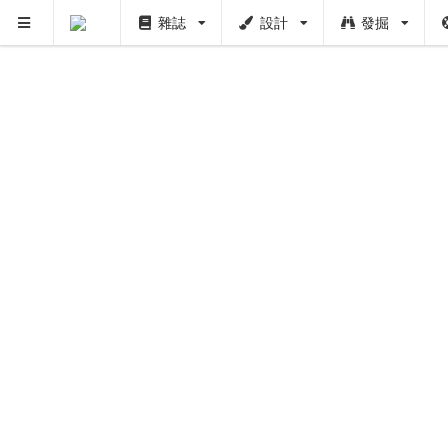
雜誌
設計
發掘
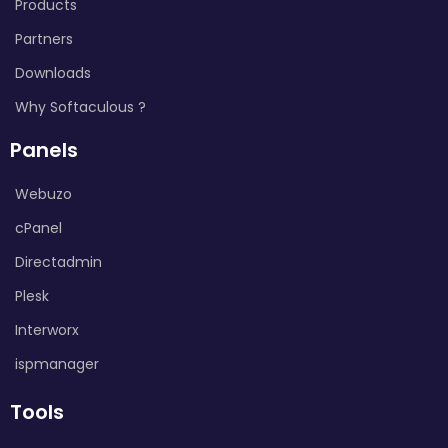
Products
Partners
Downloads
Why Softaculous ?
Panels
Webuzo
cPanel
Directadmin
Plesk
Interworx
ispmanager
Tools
____
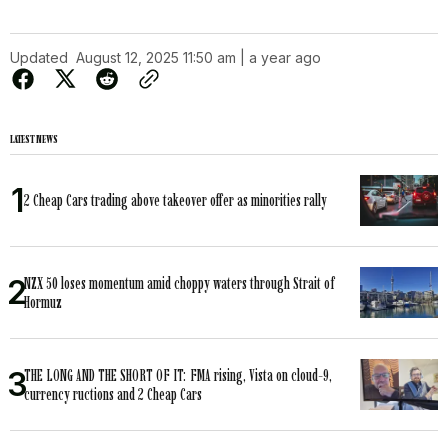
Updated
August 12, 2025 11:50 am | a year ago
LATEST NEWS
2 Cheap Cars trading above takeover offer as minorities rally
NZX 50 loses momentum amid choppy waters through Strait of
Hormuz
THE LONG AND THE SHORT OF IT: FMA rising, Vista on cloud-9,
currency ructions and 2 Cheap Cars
____
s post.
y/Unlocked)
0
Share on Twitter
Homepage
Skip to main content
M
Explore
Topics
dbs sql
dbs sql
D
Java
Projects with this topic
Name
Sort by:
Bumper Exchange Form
____
Requirement: Keep only those lines of the records that hold "Cheap", and return them.

Output for this exercise:
2 Cheap Cars trading above takeover offer as minorities rally
currency ructions and 2 Cheap Cars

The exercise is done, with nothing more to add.